The prevailing paradigm in cancer posits that genetic mutations underpin treatment relapse. Recently, this dogma has been questioned and evidence suggests that epigenetic mechanisms can also contribute to therapeutic escape. Molecular mechanisms governing non-genomic resistance remain elusive, particularly whether resistance occurs through selection of sub-population of pre-existing cells or via transcriptional adaptation as a result of therapeutic pressure.
scRNA-seq of therapy naïve and resistant AML patient samples enabled us to make some key observations about non-genomic resistance. Firstly, the transcriptional program associated with resistance was observed in residual cells at the time of best clinical response. This adaptation allowed these cells to expand in the context of ongoing therapy, resulting in relapse. Secondly, following drug withdrawal, the surviving resistant cells do not revert back to their original transcriptional state and instead, demonstrate several hallmarks of leukemia stem cells. Consistent with non-genomic evolution, pre-therapy clones bearing distinct driver mutations do not show clonal expansion or extinction post therapy, despite the marked transcriptional differences compared with the drug naïve state.
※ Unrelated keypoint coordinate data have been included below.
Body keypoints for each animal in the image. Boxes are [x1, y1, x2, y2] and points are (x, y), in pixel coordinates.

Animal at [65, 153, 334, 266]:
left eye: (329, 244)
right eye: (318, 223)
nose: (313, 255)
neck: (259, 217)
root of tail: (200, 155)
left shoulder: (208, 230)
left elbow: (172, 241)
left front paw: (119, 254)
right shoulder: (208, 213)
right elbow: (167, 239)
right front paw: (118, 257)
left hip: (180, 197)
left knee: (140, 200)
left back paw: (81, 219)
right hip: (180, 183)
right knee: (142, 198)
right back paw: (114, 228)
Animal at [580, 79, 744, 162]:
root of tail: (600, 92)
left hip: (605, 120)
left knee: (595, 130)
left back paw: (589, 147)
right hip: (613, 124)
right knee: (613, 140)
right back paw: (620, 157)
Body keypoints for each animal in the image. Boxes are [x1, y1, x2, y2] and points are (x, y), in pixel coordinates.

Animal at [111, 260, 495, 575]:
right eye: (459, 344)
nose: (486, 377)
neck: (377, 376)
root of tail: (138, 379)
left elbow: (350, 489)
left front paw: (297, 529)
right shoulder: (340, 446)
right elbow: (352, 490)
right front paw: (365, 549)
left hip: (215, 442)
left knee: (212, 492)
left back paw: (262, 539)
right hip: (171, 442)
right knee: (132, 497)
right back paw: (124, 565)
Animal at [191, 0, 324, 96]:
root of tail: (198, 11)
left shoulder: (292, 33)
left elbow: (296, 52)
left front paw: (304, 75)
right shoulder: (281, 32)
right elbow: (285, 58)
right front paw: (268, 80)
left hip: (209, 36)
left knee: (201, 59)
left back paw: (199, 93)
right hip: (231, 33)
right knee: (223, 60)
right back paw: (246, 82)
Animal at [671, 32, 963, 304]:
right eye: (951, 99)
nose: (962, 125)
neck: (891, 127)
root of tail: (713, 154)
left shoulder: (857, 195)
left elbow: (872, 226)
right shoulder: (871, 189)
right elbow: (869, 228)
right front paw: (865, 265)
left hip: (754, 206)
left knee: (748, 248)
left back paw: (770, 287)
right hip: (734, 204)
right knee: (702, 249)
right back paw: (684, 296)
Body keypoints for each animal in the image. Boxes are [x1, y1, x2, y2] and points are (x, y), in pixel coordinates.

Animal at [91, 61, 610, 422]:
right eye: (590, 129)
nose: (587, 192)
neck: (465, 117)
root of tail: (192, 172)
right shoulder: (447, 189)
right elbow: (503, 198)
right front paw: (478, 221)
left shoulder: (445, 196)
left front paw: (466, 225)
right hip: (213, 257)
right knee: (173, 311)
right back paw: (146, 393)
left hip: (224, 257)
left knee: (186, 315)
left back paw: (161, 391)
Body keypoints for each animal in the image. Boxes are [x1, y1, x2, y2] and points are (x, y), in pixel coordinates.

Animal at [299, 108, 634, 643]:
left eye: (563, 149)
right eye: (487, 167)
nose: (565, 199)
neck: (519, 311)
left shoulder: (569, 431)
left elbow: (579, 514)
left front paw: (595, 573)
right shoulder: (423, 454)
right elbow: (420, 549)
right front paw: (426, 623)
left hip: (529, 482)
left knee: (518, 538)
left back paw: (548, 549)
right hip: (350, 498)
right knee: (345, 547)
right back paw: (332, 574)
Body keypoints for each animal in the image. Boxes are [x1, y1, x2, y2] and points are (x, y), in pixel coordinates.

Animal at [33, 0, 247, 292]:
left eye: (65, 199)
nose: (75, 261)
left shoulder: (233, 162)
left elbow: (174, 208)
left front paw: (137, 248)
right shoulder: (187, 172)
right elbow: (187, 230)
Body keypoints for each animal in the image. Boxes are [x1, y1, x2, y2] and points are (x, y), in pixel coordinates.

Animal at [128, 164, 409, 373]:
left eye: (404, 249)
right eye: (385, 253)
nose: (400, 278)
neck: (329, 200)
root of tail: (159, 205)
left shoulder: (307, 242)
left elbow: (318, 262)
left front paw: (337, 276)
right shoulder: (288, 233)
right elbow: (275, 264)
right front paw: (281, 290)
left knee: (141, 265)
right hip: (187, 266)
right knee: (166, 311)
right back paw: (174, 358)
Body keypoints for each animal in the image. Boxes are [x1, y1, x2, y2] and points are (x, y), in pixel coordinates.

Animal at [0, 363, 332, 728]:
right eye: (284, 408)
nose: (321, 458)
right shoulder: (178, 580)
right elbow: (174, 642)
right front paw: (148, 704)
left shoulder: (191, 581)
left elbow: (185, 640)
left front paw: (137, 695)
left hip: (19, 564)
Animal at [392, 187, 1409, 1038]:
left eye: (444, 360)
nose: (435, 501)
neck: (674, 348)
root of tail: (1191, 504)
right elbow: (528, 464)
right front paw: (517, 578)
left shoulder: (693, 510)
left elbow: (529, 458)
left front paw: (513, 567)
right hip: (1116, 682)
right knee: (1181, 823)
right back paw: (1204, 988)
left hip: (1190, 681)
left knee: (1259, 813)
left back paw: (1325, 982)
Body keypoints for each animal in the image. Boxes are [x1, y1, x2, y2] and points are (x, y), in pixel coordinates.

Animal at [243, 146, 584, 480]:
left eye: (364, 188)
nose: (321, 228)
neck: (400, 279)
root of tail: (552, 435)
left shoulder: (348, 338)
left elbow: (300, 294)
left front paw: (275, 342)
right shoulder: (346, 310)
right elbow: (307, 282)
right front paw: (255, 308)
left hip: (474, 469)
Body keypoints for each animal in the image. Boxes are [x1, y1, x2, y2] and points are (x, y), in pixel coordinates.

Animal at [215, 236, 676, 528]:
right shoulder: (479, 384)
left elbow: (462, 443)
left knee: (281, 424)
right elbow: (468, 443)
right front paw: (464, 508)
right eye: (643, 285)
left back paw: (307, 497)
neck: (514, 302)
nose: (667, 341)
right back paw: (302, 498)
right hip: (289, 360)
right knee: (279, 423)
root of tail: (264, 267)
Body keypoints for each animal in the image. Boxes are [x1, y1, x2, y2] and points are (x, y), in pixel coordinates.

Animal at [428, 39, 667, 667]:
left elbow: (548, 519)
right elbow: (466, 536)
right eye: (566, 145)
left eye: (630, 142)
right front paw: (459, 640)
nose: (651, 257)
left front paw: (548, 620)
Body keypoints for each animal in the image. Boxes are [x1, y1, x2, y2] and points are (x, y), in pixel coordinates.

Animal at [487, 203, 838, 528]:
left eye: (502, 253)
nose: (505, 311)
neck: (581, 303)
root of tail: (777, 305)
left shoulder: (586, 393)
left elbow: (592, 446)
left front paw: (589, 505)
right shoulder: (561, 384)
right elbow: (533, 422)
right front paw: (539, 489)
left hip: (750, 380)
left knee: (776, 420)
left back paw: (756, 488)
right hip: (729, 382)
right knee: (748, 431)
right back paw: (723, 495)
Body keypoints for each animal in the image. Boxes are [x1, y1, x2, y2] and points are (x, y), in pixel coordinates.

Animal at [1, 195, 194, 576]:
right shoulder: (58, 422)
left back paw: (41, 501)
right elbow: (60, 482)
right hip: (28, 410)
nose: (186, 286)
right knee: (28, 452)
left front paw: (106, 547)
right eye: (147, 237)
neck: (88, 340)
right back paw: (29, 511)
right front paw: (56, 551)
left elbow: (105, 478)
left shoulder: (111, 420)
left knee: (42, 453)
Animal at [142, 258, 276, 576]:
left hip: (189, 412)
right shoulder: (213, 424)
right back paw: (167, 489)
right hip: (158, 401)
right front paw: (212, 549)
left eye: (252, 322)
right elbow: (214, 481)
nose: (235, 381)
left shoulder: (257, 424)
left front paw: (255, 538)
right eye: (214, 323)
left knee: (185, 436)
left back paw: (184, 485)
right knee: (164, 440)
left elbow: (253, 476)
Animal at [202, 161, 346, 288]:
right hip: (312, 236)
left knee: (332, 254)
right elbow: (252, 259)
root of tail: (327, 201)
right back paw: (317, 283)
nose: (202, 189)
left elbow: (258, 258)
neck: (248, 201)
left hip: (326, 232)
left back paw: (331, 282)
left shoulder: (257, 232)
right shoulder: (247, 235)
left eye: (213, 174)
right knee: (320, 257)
To understand if non-genetic resistance results from dynamic adaptation or selection of a pre-existing transcriptional state, we coupled cellular barcoding with scRNA-seq in a mouse model of non-genetic resistance. These data show that Lamarckian evolution, in the form of gradual transcriptional adaptation, drives stable epigenetic resistance. Additional work from our lab demonstrates that treatment of the cells with an inhibitor of the histone demethylase LSD1 is able to overcome BET inhibitor resistance. LSD1i treatment triggers remodelling of the enhancer landscape, ultimately reinstating the sensitivity of the cells to I-BET. Together, these findings highlight the underappreciated role of transcriptional adaptation in mediating resistance to cancer therapies and provide new molecular insights to help negate this process. On-going work aims to unravel epigenetic states that mediate non-genomic transcriptional adaptation in a broader therapeutic context.